A mathematician is a human being, that is, an evolved meat bag, a snorting, grubbing, hungering, randy machine of self-propagation and gene transmission. Humans and other animals, as a general rule, eat, excrete, breed, and die, all without any rhyme or reason to their brief lives. For most of all history of life, all species have impacted the world only in similarly blind and unintentional ways: catastrophes unplanned, revolutions unforeseen, mathematical laws of biology obeyed without comprehension or awareness.
Then came the first mathematician; not the traditional Thales of Greek legend, but someone much earlier. And what was she or he, and what do mathematicians do? They take the dross and brutishness of life, and see there are patterns beneath and within: they draw triangles in the sand, and discover Pythagoras’s Theorem; they delineate the fields of Nile, and discover geometry. They distill the essential out of the crude whole, and abandoning that crudity to its own devices and gyrations build on their pure suppositions. Biologians and physicists are concerned with what is; philosophers and leaders often consider what should be; artists, closest to the people of number, consider what they would like to be, the imaginations that most tickle their various fancies; but mathematicians are intent on invading the land of imagination and seeking not their wishes or needs, but simply all that what must be.

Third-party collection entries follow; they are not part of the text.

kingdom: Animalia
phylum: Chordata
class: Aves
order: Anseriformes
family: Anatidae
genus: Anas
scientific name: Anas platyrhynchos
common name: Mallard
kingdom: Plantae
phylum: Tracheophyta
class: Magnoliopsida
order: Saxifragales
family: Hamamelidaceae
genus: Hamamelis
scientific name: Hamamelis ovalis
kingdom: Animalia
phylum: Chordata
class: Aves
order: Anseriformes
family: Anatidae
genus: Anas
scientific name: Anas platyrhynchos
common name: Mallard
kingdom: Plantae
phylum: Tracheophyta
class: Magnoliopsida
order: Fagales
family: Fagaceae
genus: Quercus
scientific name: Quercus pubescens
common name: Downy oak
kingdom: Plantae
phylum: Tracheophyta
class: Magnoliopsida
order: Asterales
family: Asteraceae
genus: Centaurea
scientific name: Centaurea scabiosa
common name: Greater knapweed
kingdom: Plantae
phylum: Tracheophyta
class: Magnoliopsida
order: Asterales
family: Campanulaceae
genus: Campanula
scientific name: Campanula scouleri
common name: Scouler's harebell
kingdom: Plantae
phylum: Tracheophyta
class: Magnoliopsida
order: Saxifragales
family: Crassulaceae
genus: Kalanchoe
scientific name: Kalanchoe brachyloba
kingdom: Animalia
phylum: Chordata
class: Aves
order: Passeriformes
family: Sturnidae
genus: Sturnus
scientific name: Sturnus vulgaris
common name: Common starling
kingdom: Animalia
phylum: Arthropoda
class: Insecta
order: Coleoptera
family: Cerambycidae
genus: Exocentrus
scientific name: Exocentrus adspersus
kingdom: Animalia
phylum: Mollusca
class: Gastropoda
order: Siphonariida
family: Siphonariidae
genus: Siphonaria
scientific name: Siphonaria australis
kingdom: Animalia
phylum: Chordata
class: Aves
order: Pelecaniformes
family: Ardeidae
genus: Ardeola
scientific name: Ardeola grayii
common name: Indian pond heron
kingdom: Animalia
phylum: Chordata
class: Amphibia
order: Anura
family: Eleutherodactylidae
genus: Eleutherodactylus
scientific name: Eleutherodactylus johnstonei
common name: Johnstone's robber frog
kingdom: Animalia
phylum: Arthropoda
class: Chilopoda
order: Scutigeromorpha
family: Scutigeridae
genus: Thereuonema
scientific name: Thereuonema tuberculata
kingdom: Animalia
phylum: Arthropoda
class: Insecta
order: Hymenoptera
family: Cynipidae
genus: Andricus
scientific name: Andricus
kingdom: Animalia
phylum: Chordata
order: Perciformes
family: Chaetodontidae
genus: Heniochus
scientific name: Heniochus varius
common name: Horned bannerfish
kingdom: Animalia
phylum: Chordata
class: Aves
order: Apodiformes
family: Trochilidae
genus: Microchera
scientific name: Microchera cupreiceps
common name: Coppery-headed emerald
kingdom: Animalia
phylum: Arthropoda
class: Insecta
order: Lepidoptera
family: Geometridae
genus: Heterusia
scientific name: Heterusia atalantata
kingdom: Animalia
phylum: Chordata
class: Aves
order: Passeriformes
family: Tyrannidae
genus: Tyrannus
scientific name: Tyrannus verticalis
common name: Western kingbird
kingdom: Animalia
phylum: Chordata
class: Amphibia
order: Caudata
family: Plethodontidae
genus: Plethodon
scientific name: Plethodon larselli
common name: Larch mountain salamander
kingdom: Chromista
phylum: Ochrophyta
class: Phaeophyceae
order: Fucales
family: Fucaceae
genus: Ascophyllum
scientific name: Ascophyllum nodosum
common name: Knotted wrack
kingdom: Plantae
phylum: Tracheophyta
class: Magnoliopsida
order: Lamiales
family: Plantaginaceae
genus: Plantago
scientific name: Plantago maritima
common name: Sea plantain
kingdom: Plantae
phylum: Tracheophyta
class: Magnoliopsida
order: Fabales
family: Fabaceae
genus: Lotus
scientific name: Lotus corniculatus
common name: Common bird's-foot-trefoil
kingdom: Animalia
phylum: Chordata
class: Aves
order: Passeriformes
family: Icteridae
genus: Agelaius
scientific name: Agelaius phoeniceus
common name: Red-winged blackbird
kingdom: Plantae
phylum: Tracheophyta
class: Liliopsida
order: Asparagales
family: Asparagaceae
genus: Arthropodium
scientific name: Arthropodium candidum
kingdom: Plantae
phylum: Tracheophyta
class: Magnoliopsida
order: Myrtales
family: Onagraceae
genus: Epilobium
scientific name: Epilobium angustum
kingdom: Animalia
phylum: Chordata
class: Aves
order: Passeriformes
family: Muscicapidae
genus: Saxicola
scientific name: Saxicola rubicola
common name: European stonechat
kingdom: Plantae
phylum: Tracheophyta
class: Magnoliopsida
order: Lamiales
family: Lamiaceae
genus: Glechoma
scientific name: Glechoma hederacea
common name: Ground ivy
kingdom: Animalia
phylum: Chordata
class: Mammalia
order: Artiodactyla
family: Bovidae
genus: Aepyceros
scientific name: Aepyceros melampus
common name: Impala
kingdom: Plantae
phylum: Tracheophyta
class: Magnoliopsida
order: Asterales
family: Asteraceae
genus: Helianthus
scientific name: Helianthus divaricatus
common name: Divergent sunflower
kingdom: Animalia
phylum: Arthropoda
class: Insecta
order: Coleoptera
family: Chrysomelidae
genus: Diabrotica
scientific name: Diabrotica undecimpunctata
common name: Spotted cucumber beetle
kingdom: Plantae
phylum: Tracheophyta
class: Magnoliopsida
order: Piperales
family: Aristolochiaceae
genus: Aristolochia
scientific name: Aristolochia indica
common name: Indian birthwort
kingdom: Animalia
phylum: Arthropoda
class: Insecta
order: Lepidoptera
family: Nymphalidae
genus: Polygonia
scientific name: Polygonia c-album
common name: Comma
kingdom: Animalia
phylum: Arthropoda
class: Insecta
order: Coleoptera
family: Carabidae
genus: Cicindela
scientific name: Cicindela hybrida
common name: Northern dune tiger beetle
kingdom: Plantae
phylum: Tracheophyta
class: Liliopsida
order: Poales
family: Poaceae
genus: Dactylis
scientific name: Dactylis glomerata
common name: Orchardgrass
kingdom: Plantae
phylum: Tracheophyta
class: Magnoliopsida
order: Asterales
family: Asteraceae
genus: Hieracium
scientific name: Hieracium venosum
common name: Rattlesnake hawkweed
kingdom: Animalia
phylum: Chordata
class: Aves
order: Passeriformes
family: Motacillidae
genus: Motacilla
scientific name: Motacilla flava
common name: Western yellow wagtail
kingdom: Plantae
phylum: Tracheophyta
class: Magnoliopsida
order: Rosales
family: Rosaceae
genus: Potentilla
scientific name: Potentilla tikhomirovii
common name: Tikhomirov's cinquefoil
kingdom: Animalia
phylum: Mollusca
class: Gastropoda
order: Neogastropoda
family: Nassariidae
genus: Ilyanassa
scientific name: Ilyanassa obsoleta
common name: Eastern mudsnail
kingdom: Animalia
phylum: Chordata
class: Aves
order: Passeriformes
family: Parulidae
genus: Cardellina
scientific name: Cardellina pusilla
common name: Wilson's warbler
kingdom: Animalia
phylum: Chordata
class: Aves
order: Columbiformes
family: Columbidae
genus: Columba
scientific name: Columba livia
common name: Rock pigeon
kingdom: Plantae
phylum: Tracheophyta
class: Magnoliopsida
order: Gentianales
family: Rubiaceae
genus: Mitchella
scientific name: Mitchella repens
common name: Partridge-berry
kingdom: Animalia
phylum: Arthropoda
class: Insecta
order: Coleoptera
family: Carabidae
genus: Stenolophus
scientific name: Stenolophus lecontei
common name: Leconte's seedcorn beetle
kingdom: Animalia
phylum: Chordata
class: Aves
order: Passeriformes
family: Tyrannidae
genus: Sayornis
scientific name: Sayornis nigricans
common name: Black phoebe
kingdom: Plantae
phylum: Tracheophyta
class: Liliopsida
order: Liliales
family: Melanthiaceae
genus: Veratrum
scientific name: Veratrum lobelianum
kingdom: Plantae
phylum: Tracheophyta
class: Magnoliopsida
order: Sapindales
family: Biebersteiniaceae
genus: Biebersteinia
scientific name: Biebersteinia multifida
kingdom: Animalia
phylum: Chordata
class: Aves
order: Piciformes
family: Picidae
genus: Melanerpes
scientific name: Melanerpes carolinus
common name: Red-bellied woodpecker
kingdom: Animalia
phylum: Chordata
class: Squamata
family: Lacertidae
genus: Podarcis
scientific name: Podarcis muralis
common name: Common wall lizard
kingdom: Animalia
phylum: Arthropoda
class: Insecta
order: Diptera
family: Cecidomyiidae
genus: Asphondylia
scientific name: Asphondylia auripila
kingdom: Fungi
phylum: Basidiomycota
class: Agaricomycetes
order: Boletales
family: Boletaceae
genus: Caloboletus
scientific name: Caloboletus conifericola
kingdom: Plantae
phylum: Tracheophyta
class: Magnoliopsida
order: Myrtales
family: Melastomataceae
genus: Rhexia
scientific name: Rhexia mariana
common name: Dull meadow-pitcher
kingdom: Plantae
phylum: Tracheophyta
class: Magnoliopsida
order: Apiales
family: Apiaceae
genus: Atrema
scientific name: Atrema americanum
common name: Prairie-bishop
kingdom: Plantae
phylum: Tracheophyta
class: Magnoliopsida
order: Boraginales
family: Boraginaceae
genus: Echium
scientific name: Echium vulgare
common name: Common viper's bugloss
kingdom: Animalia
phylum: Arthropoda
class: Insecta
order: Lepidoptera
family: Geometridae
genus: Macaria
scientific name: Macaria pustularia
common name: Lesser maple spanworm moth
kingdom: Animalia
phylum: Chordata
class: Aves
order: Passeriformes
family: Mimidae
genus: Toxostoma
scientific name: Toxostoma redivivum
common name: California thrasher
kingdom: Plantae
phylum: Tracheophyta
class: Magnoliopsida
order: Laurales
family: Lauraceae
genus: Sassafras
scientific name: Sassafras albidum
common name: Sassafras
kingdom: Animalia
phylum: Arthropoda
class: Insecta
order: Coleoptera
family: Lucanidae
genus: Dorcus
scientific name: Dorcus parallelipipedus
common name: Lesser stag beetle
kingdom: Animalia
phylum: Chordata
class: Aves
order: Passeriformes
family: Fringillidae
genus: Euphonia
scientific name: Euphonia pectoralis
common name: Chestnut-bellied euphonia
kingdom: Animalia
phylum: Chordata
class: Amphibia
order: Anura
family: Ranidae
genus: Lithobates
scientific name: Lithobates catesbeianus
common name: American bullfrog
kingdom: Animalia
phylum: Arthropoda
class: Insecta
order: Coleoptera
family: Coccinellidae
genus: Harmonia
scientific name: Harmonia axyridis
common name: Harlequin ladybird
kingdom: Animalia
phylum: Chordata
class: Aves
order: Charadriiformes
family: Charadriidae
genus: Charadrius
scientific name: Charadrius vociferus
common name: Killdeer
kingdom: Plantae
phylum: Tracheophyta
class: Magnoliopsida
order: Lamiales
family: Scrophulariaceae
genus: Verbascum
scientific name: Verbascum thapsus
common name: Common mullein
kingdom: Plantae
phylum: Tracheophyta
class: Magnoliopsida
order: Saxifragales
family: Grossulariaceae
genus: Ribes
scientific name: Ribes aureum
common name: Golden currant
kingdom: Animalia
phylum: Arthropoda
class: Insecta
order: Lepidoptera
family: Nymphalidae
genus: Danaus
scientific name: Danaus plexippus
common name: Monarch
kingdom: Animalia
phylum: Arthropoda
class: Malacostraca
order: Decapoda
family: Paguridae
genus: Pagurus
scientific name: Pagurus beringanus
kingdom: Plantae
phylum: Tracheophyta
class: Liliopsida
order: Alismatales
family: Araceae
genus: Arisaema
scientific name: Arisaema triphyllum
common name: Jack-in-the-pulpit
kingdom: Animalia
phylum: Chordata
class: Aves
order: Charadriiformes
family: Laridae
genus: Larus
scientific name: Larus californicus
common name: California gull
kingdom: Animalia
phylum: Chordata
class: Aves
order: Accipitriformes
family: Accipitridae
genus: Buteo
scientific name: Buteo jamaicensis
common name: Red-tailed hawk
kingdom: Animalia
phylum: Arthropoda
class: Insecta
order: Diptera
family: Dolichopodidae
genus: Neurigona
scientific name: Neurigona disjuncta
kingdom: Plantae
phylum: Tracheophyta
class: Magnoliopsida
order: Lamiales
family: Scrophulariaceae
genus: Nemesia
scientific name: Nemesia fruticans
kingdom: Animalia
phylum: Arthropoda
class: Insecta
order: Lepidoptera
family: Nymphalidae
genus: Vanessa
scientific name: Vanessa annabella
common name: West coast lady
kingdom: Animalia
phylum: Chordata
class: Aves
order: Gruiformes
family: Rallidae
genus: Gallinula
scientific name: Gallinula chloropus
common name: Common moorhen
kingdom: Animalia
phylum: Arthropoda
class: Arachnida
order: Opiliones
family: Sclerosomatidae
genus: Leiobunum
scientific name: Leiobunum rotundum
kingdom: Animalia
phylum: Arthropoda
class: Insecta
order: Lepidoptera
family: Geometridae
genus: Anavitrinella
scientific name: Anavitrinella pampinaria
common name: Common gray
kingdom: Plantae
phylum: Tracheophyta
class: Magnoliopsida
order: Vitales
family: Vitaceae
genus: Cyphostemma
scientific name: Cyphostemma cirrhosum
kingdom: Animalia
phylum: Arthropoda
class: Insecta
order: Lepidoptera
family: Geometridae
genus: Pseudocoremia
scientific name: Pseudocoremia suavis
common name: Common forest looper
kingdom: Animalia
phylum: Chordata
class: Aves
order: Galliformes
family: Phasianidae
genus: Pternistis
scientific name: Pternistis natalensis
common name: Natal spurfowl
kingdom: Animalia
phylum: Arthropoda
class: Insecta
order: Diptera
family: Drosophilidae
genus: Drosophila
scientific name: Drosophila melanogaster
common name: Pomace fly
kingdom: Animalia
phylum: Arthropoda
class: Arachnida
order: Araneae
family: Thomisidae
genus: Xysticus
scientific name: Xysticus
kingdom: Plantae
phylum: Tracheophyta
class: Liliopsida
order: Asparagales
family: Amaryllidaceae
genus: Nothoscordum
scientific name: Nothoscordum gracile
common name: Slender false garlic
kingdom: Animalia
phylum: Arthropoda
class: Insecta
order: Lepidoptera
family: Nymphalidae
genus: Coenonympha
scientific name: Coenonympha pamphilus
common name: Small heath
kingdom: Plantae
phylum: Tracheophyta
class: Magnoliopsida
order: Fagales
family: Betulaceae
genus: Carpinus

And what emerges from their work is a structure of pure intellect divorced from the distractions of corporeal existence, an unfallen Babel-tower of axiom and result. Their work is imagination, clouds piled on clouds, not anchored to anything solid, but it is consistent against itself. In that stark sculpture-glory it is something immeasurably different from all pursuits before, and most pursuits since.
Mathematicians are crude creatures, and live in the crude world of flesh and matter: but they are also gates and conduits into the high worlds of logic and suppositional truth. And being that, they are the most precious alchemists, for they transform the raw crudeness of their existence and sustenance into something universal, eternal, beautiful and — if one wishes to use the word — divine.
Coffee into theorems it is, but that is something of an understatement.
Or then what I said just now was an overstatement; I don’t know. Why plumbers never get these lyrical fits, or are they just better in self-control?